Data:

....

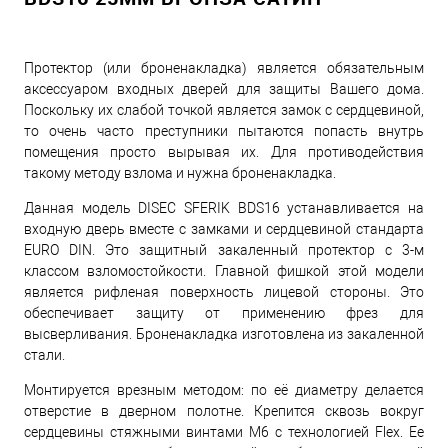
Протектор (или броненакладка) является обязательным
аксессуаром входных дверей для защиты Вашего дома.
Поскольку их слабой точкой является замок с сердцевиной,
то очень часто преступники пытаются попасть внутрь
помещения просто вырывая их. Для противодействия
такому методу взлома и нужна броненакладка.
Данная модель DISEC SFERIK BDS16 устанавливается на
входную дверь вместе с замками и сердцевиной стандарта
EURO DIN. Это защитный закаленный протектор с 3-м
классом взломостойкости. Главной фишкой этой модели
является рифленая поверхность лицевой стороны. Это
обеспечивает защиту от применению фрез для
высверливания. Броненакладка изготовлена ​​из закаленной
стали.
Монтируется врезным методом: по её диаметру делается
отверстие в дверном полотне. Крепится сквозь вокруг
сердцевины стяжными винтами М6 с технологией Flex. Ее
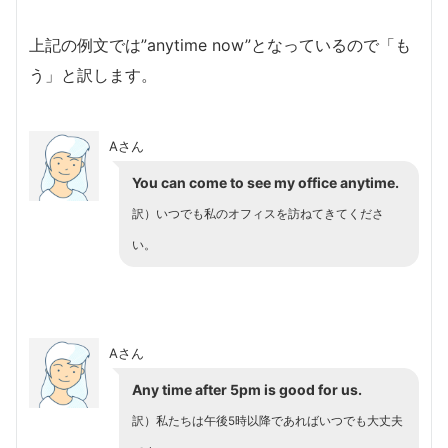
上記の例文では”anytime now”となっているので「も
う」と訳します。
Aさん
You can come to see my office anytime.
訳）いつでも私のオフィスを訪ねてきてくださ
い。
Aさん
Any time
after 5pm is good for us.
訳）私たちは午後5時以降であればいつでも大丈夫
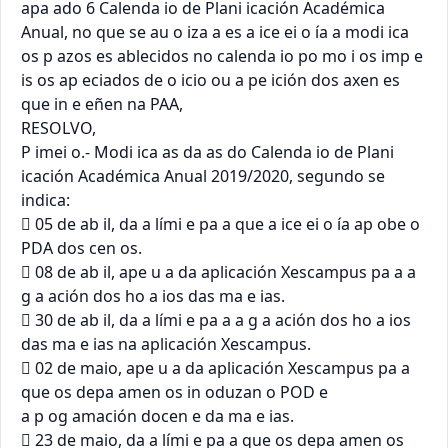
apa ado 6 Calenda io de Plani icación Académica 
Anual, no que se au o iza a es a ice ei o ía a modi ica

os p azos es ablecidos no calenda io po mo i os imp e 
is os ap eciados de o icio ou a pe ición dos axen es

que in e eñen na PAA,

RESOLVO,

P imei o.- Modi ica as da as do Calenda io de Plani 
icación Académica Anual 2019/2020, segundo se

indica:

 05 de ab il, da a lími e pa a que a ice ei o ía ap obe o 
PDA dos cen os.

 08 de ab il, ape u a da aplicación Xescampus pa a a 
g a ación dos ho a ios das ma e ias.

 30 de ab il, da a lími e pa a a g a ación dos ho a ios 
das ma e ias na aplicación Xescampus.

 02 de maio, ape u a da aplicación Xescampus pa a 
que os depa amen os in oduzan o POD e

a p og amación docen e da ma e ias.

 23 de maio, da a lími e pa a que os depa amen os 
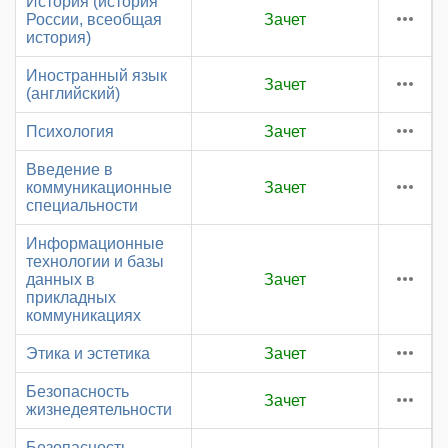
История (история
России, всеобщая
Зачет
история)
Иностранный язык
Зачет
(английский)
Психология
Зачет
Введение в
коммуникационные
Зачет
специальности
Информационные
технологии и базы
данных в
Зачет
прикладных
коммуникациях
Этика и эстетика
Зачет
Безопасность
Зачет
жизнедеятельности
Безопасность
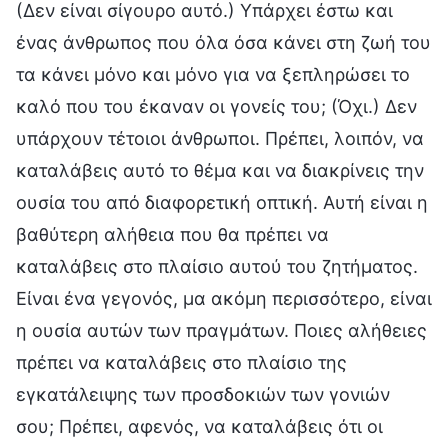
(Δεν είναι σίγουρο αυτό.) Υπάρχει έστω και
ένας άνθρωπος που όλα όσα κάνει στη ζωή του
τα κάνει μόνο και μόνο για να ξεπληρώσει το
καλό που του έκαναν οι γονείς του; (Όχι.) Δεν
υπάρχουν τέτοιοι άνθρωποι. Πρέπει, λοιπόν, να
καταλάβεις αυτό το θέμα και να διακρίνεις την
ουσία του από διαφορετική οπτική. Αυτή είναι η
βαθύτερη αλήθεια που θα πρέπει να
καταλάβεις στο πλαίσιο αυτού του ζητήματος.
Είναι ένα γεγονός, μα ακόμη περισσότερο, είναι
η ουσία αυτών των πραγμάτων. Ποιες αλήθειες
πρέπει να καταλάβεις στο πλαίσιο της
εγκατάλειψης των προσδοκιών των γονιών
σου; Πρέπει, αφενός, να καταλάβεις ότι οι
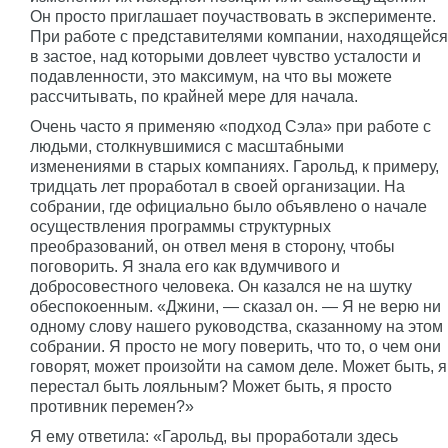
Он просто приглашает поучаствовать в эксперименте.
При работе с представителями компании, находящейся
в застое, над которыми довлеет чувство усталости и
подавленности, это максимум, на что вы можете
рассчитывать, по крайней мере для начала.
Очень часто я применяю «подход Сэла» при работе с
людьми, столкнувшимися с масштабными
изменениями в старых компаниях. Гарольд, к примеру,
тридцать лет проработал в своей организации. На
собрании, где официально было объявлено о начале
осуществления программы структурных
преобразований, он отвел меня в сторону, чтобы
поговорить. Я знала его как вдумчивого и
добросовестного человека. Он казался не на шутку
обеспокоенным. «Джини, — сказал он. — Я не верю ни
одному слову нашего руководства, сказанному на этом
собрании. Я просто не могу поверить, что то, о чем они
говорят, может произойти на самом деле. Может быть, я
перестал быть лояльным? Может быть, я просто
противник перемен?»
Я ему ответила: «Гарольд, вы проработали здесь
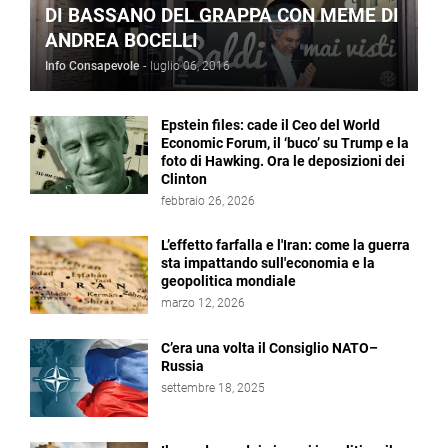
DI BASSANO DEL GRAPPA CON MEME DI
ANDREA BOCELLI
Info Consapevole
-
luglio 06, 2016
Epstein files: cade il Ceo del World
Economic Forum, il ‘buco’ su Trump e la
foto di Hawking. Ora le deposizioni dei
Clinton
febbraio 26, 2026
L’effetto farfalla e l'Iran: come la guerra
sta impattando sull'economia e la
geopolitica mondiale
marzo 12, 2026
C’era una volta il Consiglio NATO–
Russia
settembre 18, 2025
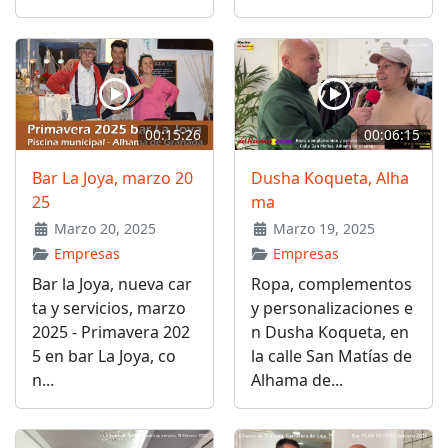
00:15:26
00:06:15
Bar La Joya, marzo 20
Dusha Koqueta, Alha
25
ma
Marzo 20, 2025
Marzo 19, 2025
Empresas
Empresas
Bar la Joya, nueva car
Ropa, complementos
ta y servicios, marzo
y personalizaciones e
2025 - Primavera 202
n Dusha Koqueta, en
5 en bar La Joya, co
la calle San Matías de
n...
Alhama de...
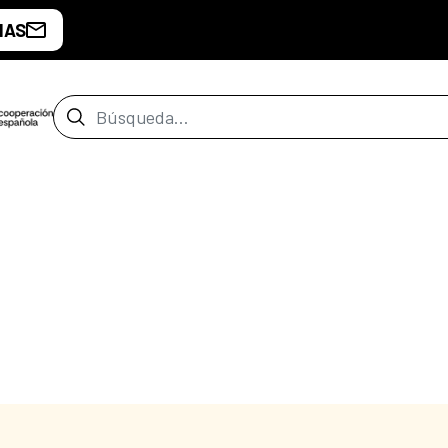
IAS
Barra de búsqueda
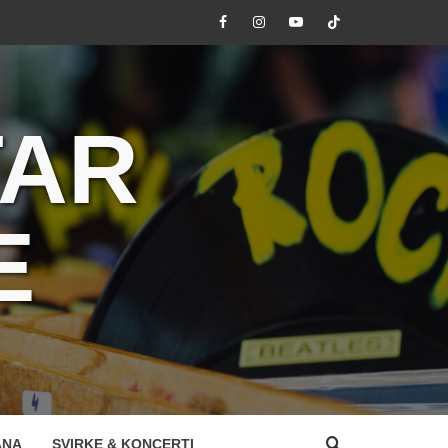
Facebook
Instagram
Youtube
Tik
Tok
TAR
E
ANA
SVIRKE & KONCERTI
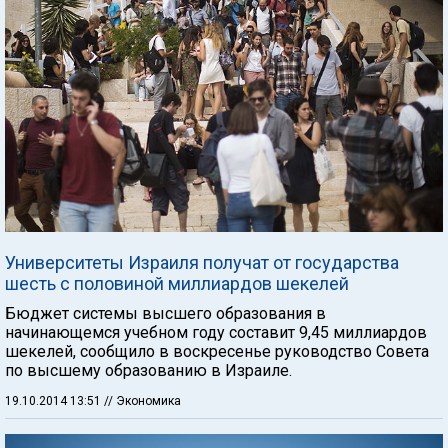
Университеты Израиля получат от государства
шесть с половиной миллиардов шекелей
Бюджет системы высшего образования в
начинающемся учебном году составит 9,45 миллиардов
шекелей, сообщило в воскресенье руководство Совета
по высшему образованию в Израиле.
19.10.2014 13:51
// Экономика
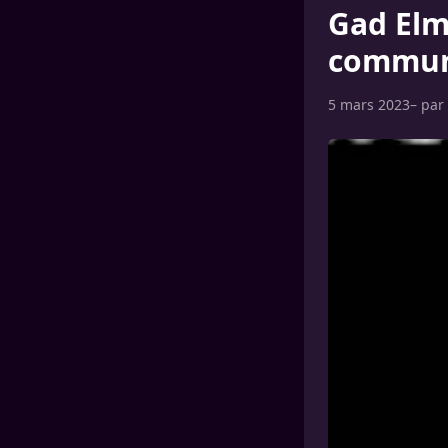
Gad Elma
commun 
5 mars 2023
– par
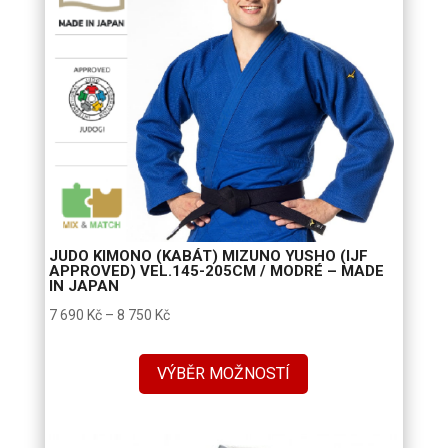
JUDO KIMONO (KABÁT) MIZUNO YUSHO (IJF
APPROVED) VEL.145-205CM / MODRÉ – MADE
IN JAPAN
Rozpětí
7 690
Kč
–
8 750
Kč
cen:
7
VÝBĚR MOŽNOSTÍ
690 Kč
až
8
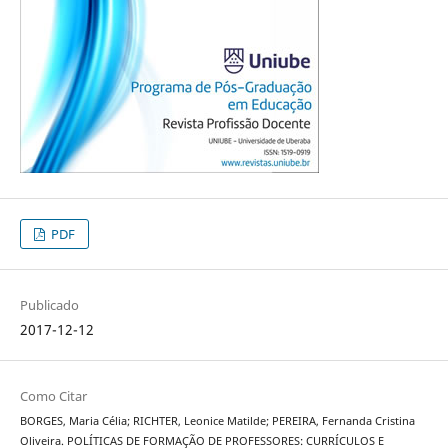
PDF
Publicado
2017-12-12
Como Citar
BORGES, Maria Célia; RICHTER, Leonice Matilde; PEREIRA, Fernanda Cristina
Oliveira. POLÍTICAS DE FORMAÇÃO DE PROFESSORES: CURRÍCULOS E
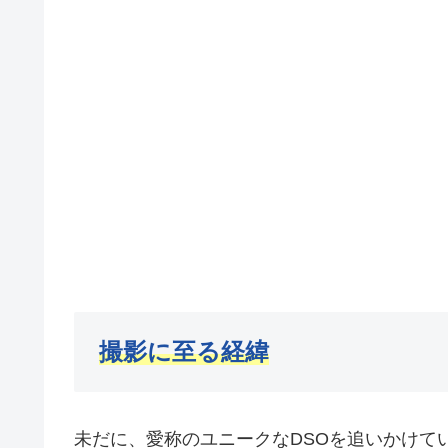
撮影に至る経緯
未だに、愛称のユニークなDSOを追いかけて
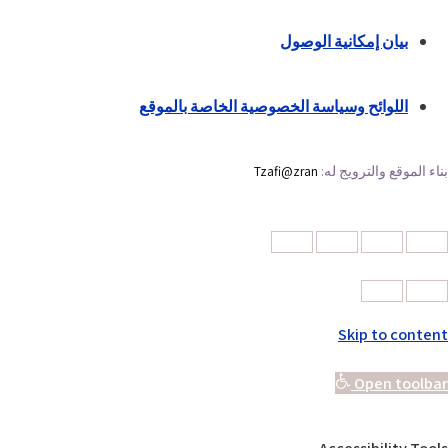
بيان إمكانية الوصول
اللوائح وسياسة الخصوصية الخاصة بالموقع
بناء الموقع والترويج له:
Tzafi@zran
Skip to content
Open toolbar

....

Goal of the exercise:
Print the records again exactly, without the pictures.

Output for this exercise:
Протектор (или броненакладка) является обязательным
аксессуаром входных дверей для защиты Вашего дома.
Поскольку их слабой точкой является замок с сердцевиной,
то очень часто преступники пытаются попасть внутрь
помещения просто вырывая их. Для противодействия
такому методу взлома и нужна броненакладка.
Данная модель DISEC SFERIK BDS16 устанавливается на
входную дверь вместе с замками и сердцевиной стандарта
EURO DIN. Это защитный закаленный протектор с 3-м
классом взломостойкости. Главной фишкой этой модели
является рифленая поверхность лицевой стороны. Это
обеспечивает защиту от применению фрез для
высверливания. Броненакладка изготовлена ​​из закаленной
стали.
Монтируется врезным методом: по её диаметру делается
отверстие в дверном полотне. Крепится сквозь вокруг
сердцевины стяжными винтами М6 с технологией Flex. Ее
上記の例文では”anytime now”となっているので「も
う」と訳します。
Aさん
You can come to see my office anytime.
訳）いつでも私のオフィスを訪ねてきてくださ
い。
Aさん
Any time
after 5pm is good for us.
訳）私たちは午後5時以降であればいつでも大丈夫
apa ado 6 Calenda io de Plani icación Académica 
Anual, no que se au o iza a es a ice ei o ía a modi ica

os p azos es ablecidos no calenda io po mo i os imp e 
is os ap eciados de o icio ou a pe ición dos axen es

que in e eñen na PAA,

RESOLVO,

P imei o.- Modi ica as da as do Calenda io de Plani 
icación Académica Anual 2019/2020, segundo se

indica:

 05 de ab il, da a lími e pa a que a ice ei o ía ap obe o 
PDA dos cen os.

 08 de ab il, ape u a da aplicación Xescampus pa a a 
g a ación dos ho a ios das ma e ias.

 30 de ab il, da a lími e pa a a g a ación dos ho a ios 
das ma e ias na aplicación Xescampus.

 02 de maio, ape u a da aplicación Xescampus pa a 
que os depa amen os in oduzan o POD e

a p og amación docen e da ma e ias.

 23 de maio, da a lími e pa a que os depa amen os 
История (история
России, всеобщая
Зачет
история)
Иностранный язык
Зачет
(английский)
Психология
Зачет
Введение в
коммуникационные
Зачет
специальности
Информационные
технологии и базы
данных в
Зачет
прикладных
коммуникациях
Этика и эстетика
Зачет
Безопасность
Зачет
жизнедеятельности
Безопасность
(Δεν είναι σίγουρο αυτό.) Υπάρχει έστω και
ένας άνθρωπος που όλα όσα κάνει στη ζωή του
τα κάνει μόνο και μόνο για να ξεπληρώσει το
καλό που του έκαναν οι γονείς του; (Όχι.) Δεν
υπάρχουν τέτοιοι άνθρωποι. Πρέπει, λοιπόν, να
καταλάβεις αυτό το θέμα και να διακρίνεις την
ουσία του από διαφορετική οπτική. Αυτή είναι η
βαθύτερη αλήθεια που θα πρέπει να
καταλάβεις στο πλαίσιο αυτού του ζητήματος.
Είναι ένα γεγονός, μα ακόμη περισσότερο, είναι
η ουσία αυτών των πραγμάτων. Ποιες αλήθειες
πρέπει να καταλάβεις στο πλαίσιο της
εγκατάλειψης των προσδοκιών των γονιών
σου; Πρέπει, αφενός, να καταλάβεις ότι οι
Он просто приглашает поучаствовать в эксперименте.
При работе с представителями компании, находящейся
в застое, над которыми довлеет чувство усталости и
подавленности, это максимум, на что вы можете
рассчитывать, по крайней мере для начала.
Очень часто я применяю «подход Сэла» при работе с
людьми, столкнувшимися с масштабными
изменениями в старых компаниях. Гарольд, к примеру,
тридцать лет проработал в своей организации. На
собрании, где официально было объявлено о начале
осуществления программы структурных
преобразований, он отвел меня в сторону, чтобы
поговорить. Я знала его как вдумчивого и
добросовестного человека. Он казался не на шутку
обеспокоенным. «Джини, — сказал он. — Я не верю ни
одному слову нашего руководства, сказанному на этом
собрании. Я просто не могу поверить, что то, о чем они
говорят, может произойти на самом деле. Может быть, я
перестал быть лояльным? Может быть, я просто
противник перемен?»
Я ему ответила: «Гарольд, вы проработали здесь
DI BASSANO DEL GRAPPA CON MEME DI
ANDREA BOCELLI
Info Consapevole
-
luglio 06, 2016
Epstein files: cade il Ceo del World
Economic Forum, il ‘buco’ su Trump e la
foto di Hawking. Ora le deposizioni dei
Clinton
febbraio 26, 2026
L’effetto farfalla e l'Iran: come la guerra
sta impattando sull'economia e la
geopolitica mondiale
marzo 12, 2026
C’era una volta il Consiglio NATO–
Russia
settembre 18, 2025
00:15:26
00:06:15
Bar La Joya, marzo 20
Dusha Koqueta, Alha
25
ma
Marzo 20, 2025
Marzo 19, 2025
Empresas
Empresas
Bar la Joya, nueva car
Ropa, complementos
ta y servicios, marzo
y personalizaciones e
2025 - Primavera 202
n Dusha Koqueta, en
5 en bar La Joya, co
la calle San Matías de
n...
Alhama de...
IAS
Barra de búsqueda
Facebook
Instagram
Youtube
Tik
Tok
TAR
E
ANA
SVIRKE & KONCERTI
Университеты Израиля получат от государства
шесть с половиной миллиардов шекелей
Бюджет системы высшего образования в
начинающемся учебном году составит 9,45 миллиардов
шекелей, сообщило в воскресенье руководство Совета
по высшему образованию в Израиле.
19.10.2014 13:51
// Экономика
Gad Elma
commun 
5 mars 2023
– par
JUDO KIMONO (KABÁT) MIZUNO YUSHO (IJF
APPROVED) VEL.145-205CM / MODRÉ – MADE
IN JAPAN
Rozpětí
7 690
Kč
–
8 750
Kč
cen:
7
VÝBĚR MOŽNOSTÍ
690 Kč
až
8
PDF
Publicado
2017-12-12
Como Citar
BORGES, Maria Célia; RICHTER, Leonice Matilde; PEREIRA, Fernanda Cristina
Oliveira. POLÍTICAS DE FORMAÇÃO DE PROFESSORES: CURRÍCULOS E
撮影に至る経緯
未だに、愛称のユニークなDSOを追いかけて
بيان إمكانية الوصول
اللوائح وسياسة الخصوصية الخاصة بالموقع
بناء الموقع والترويج له:
Tzafi@zran
Skip to content
Open toolbar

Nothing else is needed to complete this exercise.